RECORDS =>
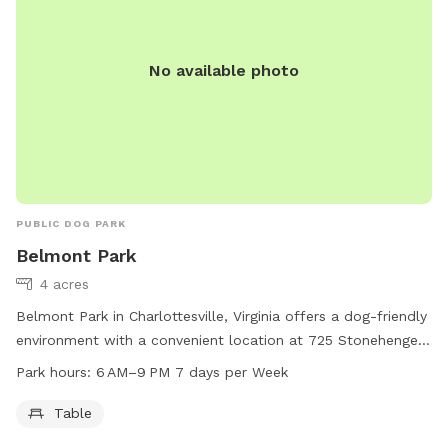
No available photo
PUBLIC DOG PARK
Belmont Park
4 acres
Belmont Park in Charlottesville, Virginia offers a dog-friendly
environment with a convenient location at 725 Stonehenge
Ave. The park provides a table for visitors to use and is
Park hours:
6 AM–9 PM 7 days per Week
open from 6 AM to 9 PM seven days a week. For more
information, visit charlottesville.gov or contact the park at
Table
434-970-3260 or
lewisj@charlottesville.gov
.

INSTRUCTIONS TO FOLLOW => Set down the whole listing word for word, omitting the pictures.

THE ANSWER =>
No available photo
PUBLIC DOG PARK
Belmont Park
4 acres
Belmont Park in Charlottesville, Virginia offers a dog-friendly
environment with a convenient location at 725 Stonehenge
Ave. The park provides a table for visitors to use and is
Park hours:
6 AM–9 PM 7 days per Week
open from 6 AM to 9 PM seven days a week. For more
information, visit charlottesville.gov or contact the park at
Table
434-970-3260 or
lewisj@charlottesville.gov
.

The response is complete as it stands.